1. Cette clarinette à 10 clés fait partie des clarinettes de
transition du début du XIXème siècle :
à Le romantisme submerge l'Europe et la
musique.
L'évolution
de l'écriture musicale avec l'utilisation du chromatisme et la recherche
permanente de briller par la virtuosité sont exigés par cette musique nouvelle.
Les
pianistes avec Beethoven, Chopin, Liszt..., le violon avec Paganini...
sublimaient la technique instrumentale et frustraient les clarinettistes, à
part quelques virtuoses.
En
effet les clarinettistes ne pouvaient rivaliser avec leur clarinette à six
clés.
Alors
tous les instruments à vent vont se doter de nouvelles clés, notamment la clarinette
afin d'atteindre le nouvel objectif : rendre l'instrument plus véloce, plus
homogène et plus juste.
Les
compositeurs veulent une clarinette qui permet de jouer plus
facilement dans les 3 registres aux couleurs si différentes.
Les
facteurs
vont alors accélérer leurs recherches et expérimentations pour atteindre
ce but.
Les
musiciens vont appliquer et demander toujours plus aux
facteurs en jouant les musiques modernes écrites pour eux.
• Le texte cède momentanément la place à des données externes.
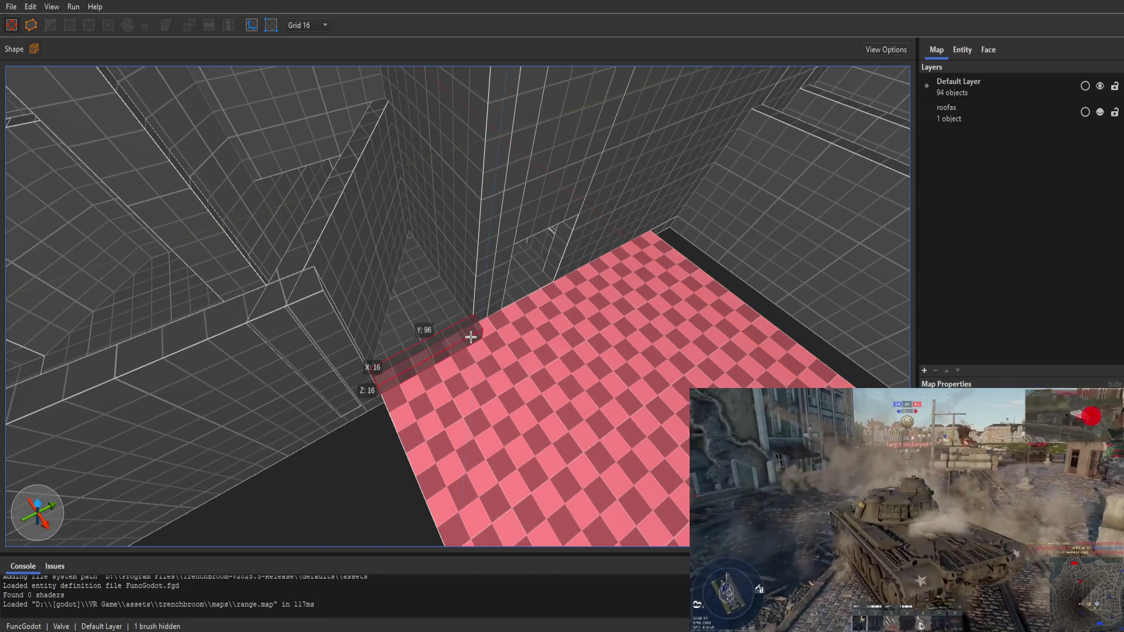
Step: Stretch the red floor brush outward on its right, left and far edges
scroll(442, 254, down, 5)
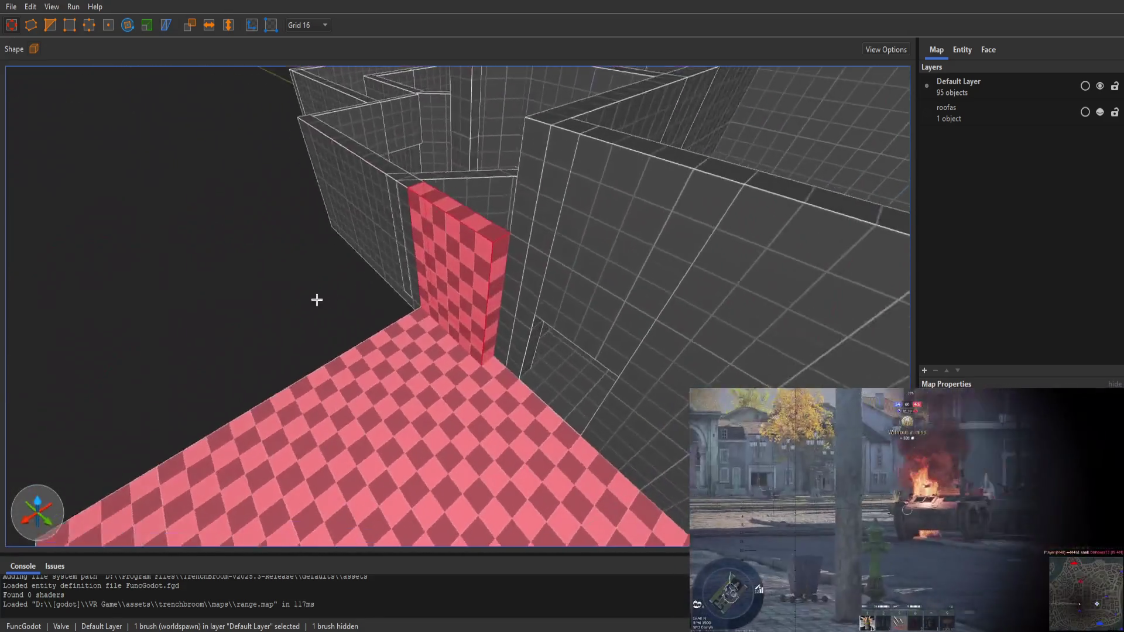
mouse_move(317, 300)
mouse_down()
mouse_move(241, 281)
mouse_move(223, 319)
mouse_move(245, 347)
mouse_move(484, 350)
mouse_up()
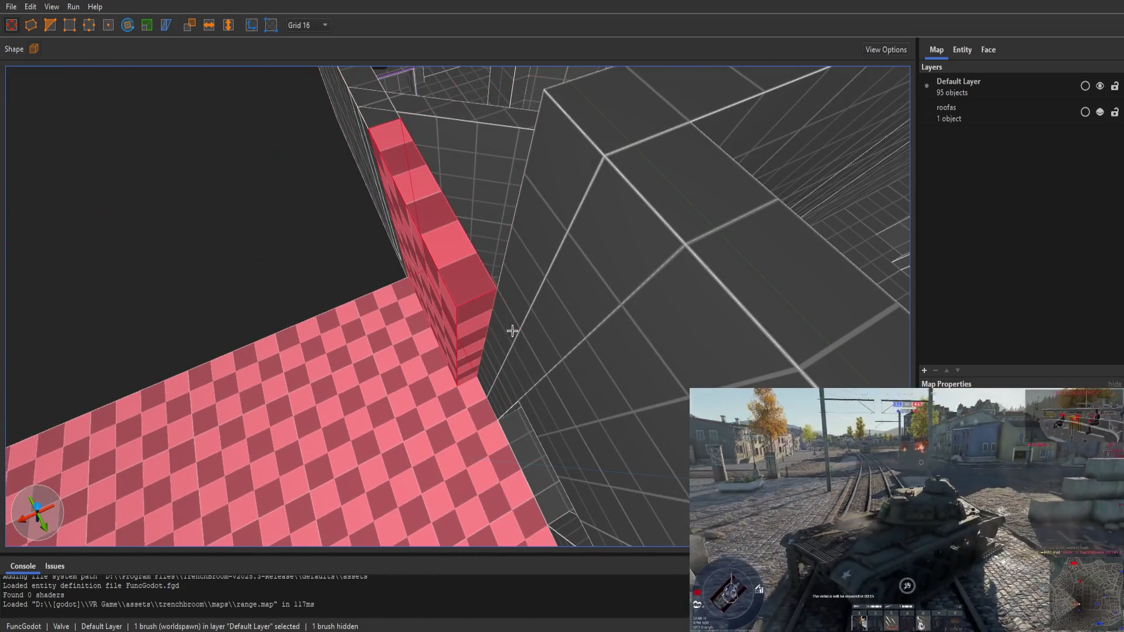
drag(474, 353, 484, 345)
mouse_move(502, 399)
mouse_down()
mouse_move(673, 353)
mouse_move(571, 375)
mouse_move(499, 367)
mouse_move(410, 258)
mouse_move(462, 364)
mouse_move(406, 318)
mouse_move(398, 326)
mouse_move(375, 250)
mouse_move(367, 313)
mouse_move(383, 284)
mouse_move(346, 229)
mouse_up()
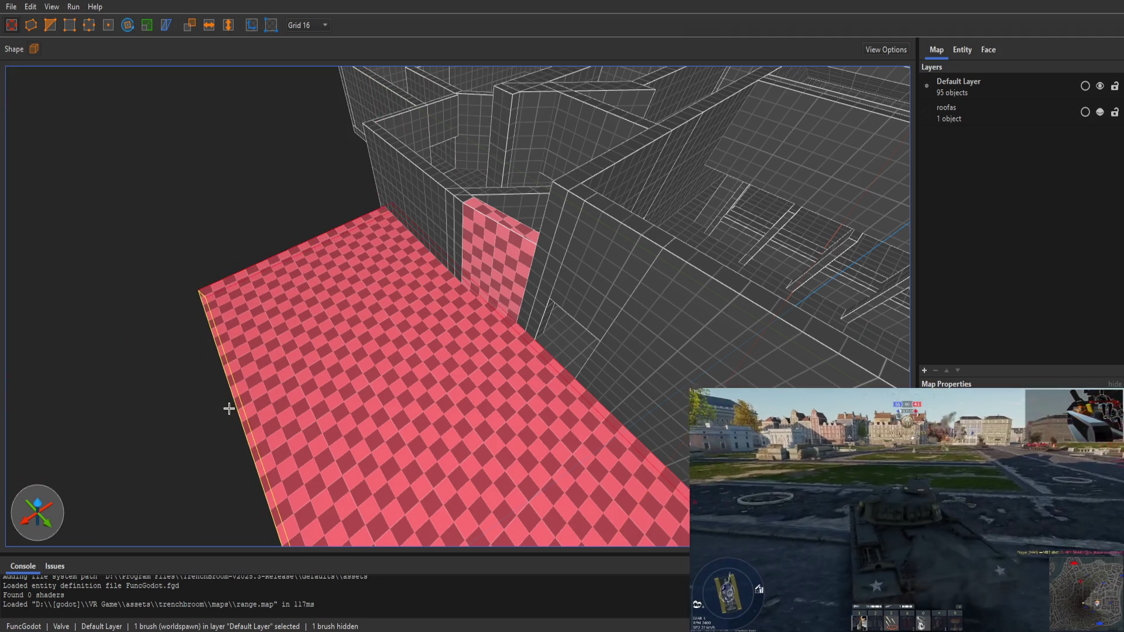
drag(229, 408, 163, 427)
Ce sera une période de transition où
la clarinette évolue pratiquement chaque année avec des nouveaux trous, des
nouvelles clés, des possibilités aussitôt traduites par les compositeurs, des
innovations aussitôt appliquées par les différents facteurs, car l'évolution
de la clarinette passe par le nombre de clés et cela créée une émulation
permanente.
Ainsi la clarinette va évoluer en quelques années en augmentant le
nombre de trous et de clés et ainsi trouver la solution pour faire toute la gamme chromatique plus rapidement, pour profiter de toute la tessiture, pour simplifier les doigtés mal commodes et enfin pour limiter le jeu d'embouchure complexe et peu aisé.
à
En 1809, le grand clarinettiste Heinrich Joseph BAERMANN,
adopte une clarinette à dix clés (il se produit notamment à Paris en 1818 avec
cette clarinette).
Il joue les œuvres
écrites à son intention (les 2 concertos, le concertino, les variations, le
quintette...) de C.-M. VON WEBER avec une clarinette fabriquée
par GRIESSLING et SCHLOTT de Berlin.
En 1810, le grand
facteur H.GRENSER de Dresde fait une 11 clés en buis pour le
virtuose H.B.CRUSELL pour
jouer ses œuvres.
La
même année ROSSINI écrit pour
la clarinette ses variations puis son introduction thème et variations etc... Vers 1811, la clarinette possède une 12ème clé.
Toutes ces clés ont permis de supprimer en partie les doigtés
fourchus et de laisser peu à peu l'héritage du chalumeau aux oubliettes !
à
Ainsi la clarinette en quelques années est devenu un instrument reconnu grâce
à :
-
des compositeurs qui
vont faire reculer les possibilités de la clarinette et lui donner un
répertoire.
-
des facteurs ingénieux qui ont réussi par
l'adjonction de clés à perfectionner et amener la clarinette au niveau des autres instruments de
l'orchestre,
-
des clarinettistes virtuoses
itinérants, qui de ville en ville ont montré à toute l'Europe
les possibilités de la clarinette comme
instrument soliste.
La
conjonction de ces 3 acteurs a accéléré l'évolution de la clarinette et son
intégration dans l'orchestre.
On
avait déjà connu cette association féconde de ces 3 acteurs (compositeur,
facteur, musicien avec Mozart, Stadler, Lotz).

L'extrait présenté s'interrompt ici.